そういえば庶務課に資料室があったっけ。たしか、書庫みたいな場所。入ったことはないけれど、過去の情報もあると聞いた。そこなら、もしかすると。
「そこの主がいます。彼に聞いてみるとなにか分かるかもしれませんよ」
舞い込んできた期待に私はすぐに不可解に思えた宗像室長の言葉を頭の隅に追いやっていた。優先順位のベクトルは事の真相に向けられていたから。だけど、それと同時に別の疑問を浮上する。
「なんで、そんなことを私に教えたりするんですか?」
「なぜ、とは」
「真偽を確かめたら私がセプター4に怨みを持つ可能性があるんですよ?それなのに、なんでわざわざ?」
言い終えてから後悔する。自分でそんなことを言ってどうするのだろう。これじゃあ恨む前提でいるみたいだ。しかも、それを室長の前で公言するなんて。

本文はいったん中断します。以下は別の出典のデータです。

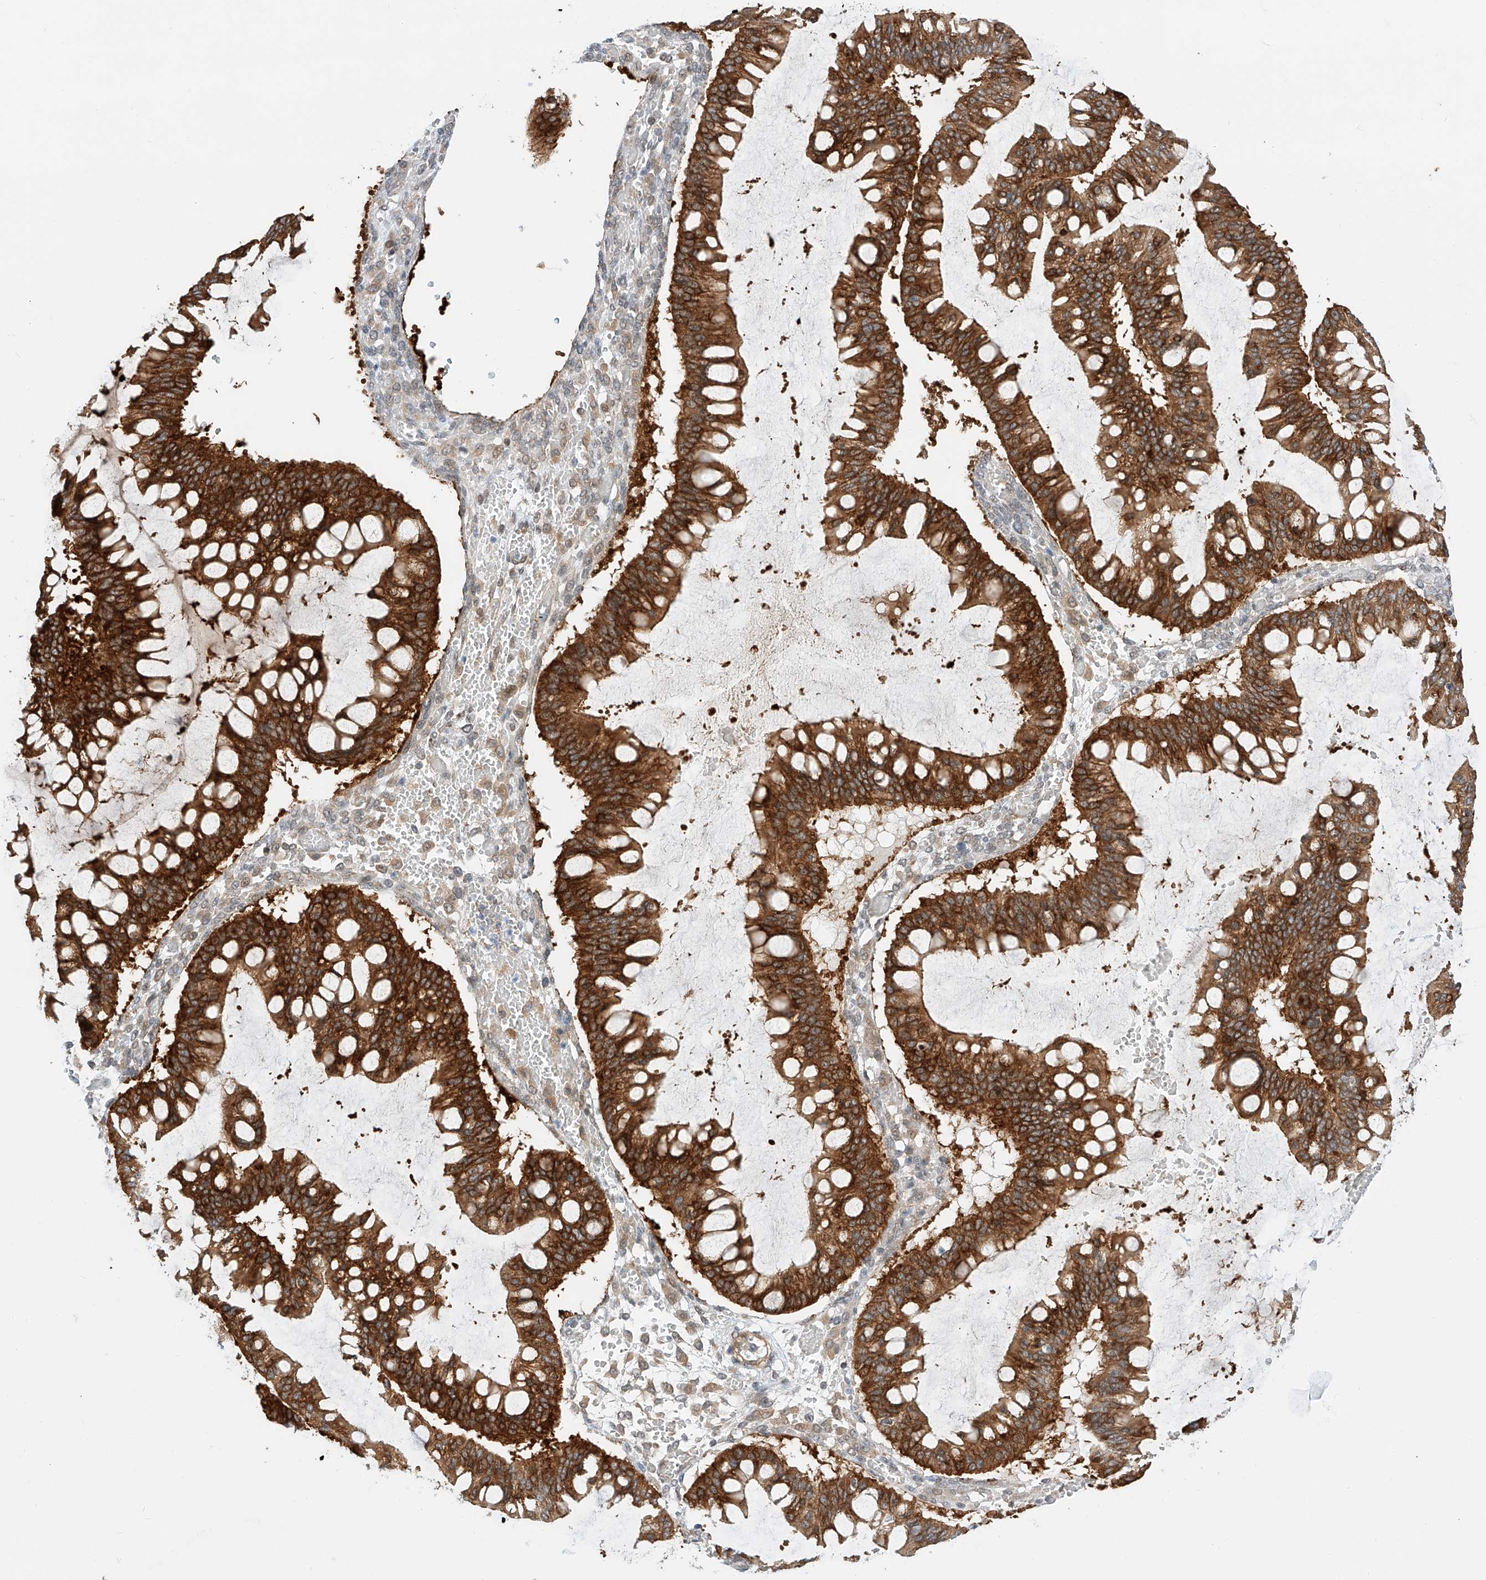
{"staining": {"intensity": "strong", "quantity": ">75%", "location": "cytoplasmic/membranous"}, "tissue": "ovarian cancer", "cell_type": "Tumor cells", "image_type": "cancer", "snomed": [{"axis": "morphology", "description": "Cystadenocarcinoma, mucinous, NOS"}, {"axis": "topography", "description": "Ovary"}], "caption": "Immunohistochemical staining of human ovarian cancer (mucinous cystadenocarcinoma) exhibits high levels of strong cytoplasmic/membranous staining in about >75% of tumor cells.", "gene": "CARMIL1", "patient": {"sex": "female", "age": 73}}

本当に首が飛ぶかもしれない。そうなったらどうやって逃げよう。そんなどうでもいいことをぼんやりと考えていれば宗像室長は私の肩に自身の手を置いた。
「君は必要な人材ですから」
なんて頓珍漢な言葉だろう。なんて答えらしくない答えだろう。今までのいざこざを踏まえれば素直に喜べない。また利用するつもりだろうか。
「だからこそ、全てを知ってまたここに戻ってきてもらわなければ困るんです」
ただ、宗像室長の声色は真剣だったし、目だって決して笑ってはいなかった。やっぱり理解できない。

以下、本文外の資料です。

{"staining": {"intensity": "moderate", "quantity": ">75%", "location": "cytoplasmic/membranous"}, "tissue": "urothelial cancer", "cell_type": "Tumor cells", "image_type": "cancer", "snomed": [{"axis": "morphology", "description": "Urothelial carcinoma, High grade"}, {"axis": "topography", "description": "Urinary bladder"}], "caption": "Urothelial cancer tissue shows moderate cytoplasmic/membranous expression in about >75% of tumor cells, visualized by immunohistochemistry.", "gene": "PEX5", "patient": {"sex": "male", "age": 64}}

「私は王にとってただの配下で、替えなんていくらでも利く手駒でしょう」
最近の私は宗像室長に反発し、挑発してばかりな気がする。反抗期かもしれない。でも、そんな私を見て宗像室長はまたこう言うのだ。いい顔つきだ、と。
「君はルークでもビショップでも、ナイトでもなければポーンでもありませんよ」
チェスの駒の種類だろうか。詳しいことを知らないから何とも言えないけれも、なら私はいったいなんだって言うんだ。駒ですらないと言うのか。

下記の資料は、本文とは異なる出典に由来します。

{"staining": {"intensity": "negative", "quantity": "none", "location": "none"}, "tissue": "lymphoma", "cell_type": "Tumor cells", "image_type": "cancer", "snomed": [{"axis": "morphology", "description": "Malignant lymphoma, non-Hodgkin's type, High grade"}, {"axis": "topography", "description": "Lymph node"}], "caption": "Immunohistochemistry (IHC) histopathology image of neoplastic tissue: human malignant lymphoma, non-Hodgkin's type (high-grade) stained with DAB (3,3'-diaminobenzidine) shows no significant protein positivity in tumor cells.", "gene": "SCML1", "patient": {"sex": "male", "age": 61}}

煮え切らない気分になりながらもパソコンの電源を落とす。もうここに用はなかった。振り返れば、レンズの向こう側の切れ目と目が合った。
「…戻ってくるなんて、分からないじゃないですか」
「ああ、そうでしたね。これは失礼」
私はどんな真相であれ、天風君が戻ってくることを信じています。微笑みと同時に口にされた言葉は、さながら模範回答だと思った。トップとも言える上司にこんなことを言われたらさぞ嬉しいことだろう。けれど、今はどうにもそんな気分ではない。
一礼してから部屋を出た。相変わらず膝が震えていた。そんな根性のない自分自身を叱咤し、息を吐き出してから人気の少ない廊下を足早に駆け抜けた。
やれやれ、と資料室で王が一人呆れたように嘆息していたことなんて知る由もなく。